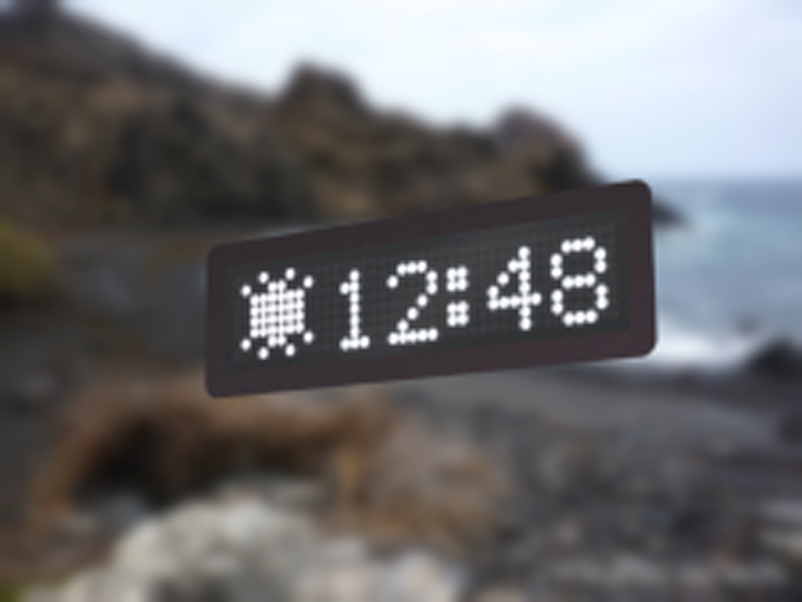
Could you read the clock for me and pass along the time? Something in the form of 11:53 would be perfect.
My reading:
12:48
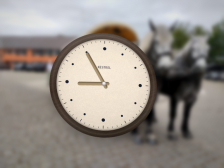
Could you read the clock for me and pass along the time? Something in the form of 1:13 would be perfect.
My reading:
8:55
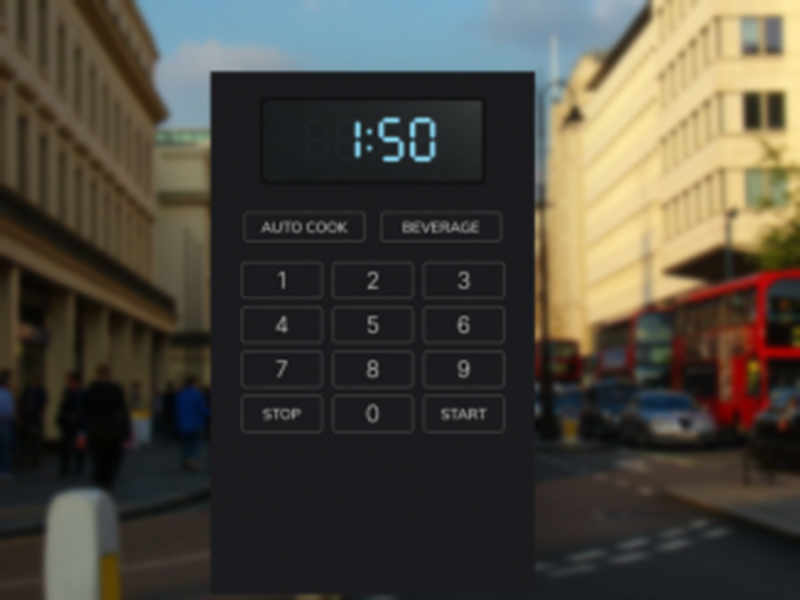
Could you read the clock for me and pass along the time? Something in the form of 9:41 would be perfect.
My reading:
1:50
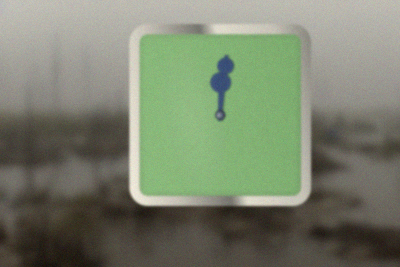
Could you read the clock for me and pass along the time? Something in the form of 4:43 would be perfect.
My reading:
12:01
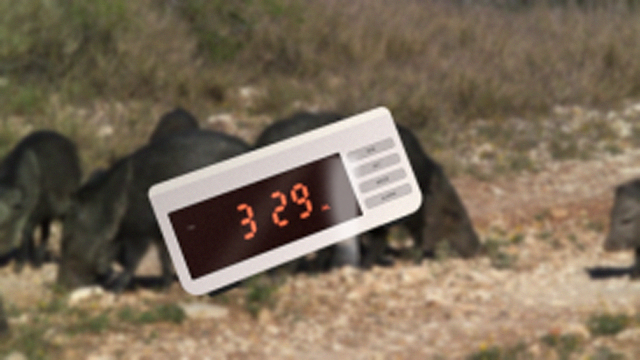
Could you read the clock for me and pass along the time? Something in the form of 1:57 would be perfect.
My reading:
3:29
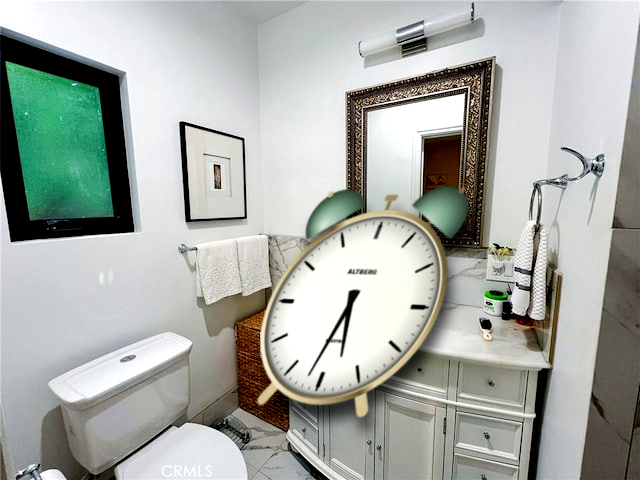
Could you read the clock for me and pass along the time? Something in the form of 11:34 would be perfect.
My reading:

+ + + +

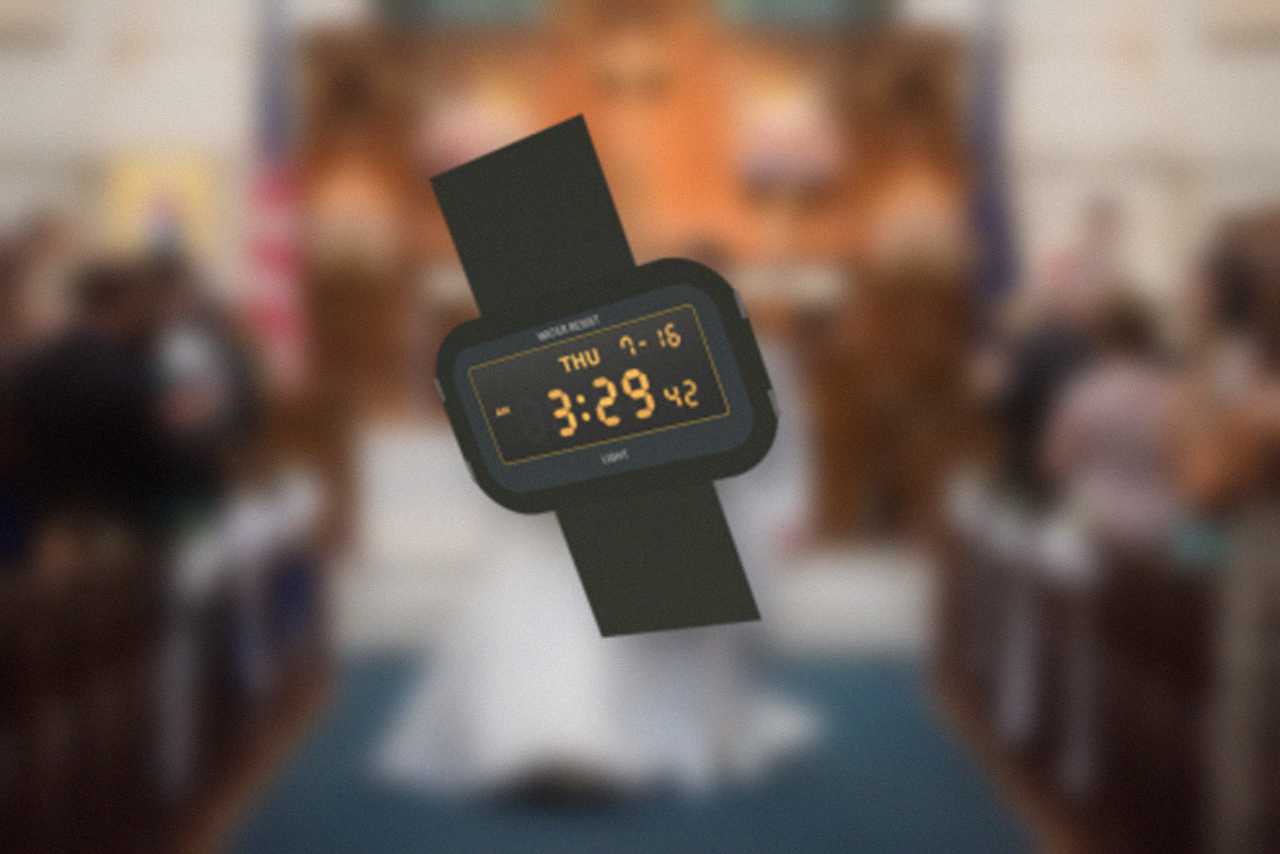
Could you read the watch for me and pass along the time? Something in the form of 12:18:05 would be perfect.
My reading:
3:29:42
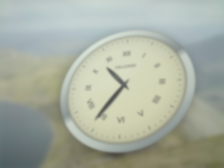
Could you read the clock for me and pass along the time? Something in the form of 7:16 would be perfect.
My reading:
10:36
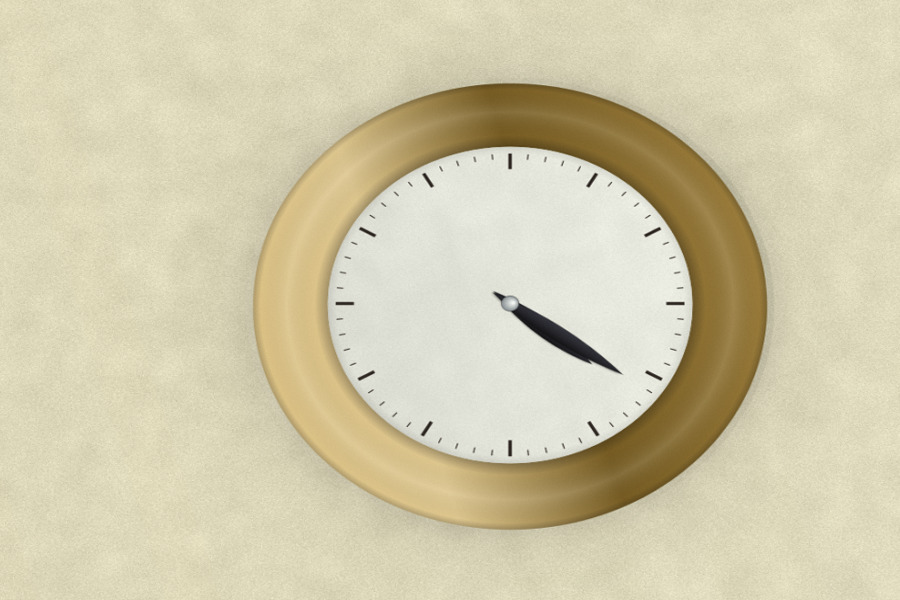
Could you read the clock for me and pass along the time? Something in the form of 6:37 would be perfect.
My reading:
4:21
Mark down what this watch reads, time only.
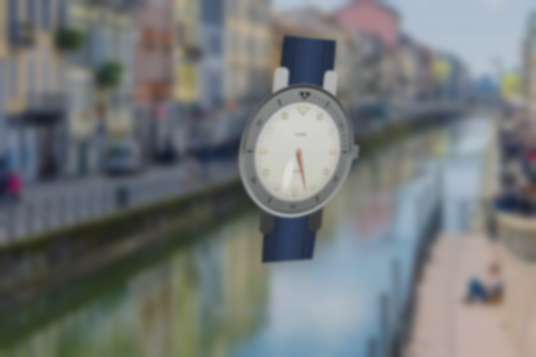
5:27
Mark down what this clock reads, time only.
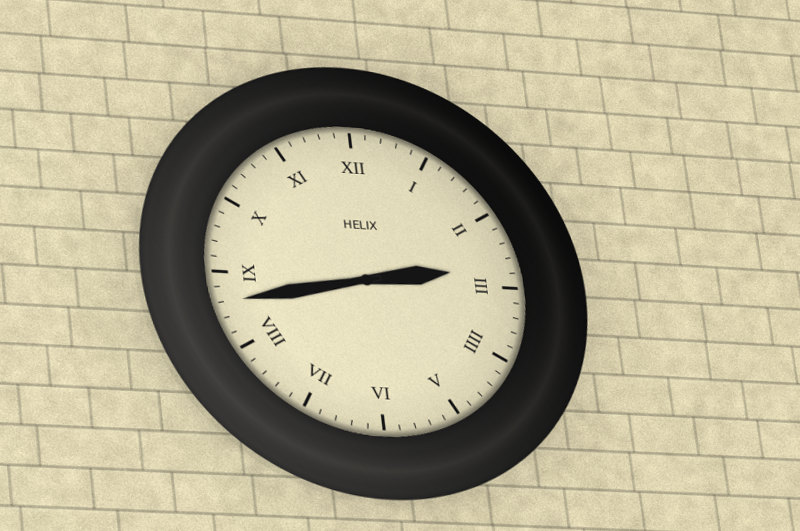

+ + + +

AIM OF THE TASK ▸ Print every line above from the line containing "7:16 would be perfect." down to the line containing "Mark down what this clock reads, time only.", including both of those lines, and omit the pictures.

EXERCISE ANSWER ▸
Could you read the clock for me and pass along the time? Something in the form of 7:16 would be perfect.
My reading:
10:36
Could you read the clock for me and pass along the time? Something in the form of 6:37 would be perfect.
My reading:
4:21
Mark down what this watch reads, time only.
5:27
Mark down what this clock reads, time only.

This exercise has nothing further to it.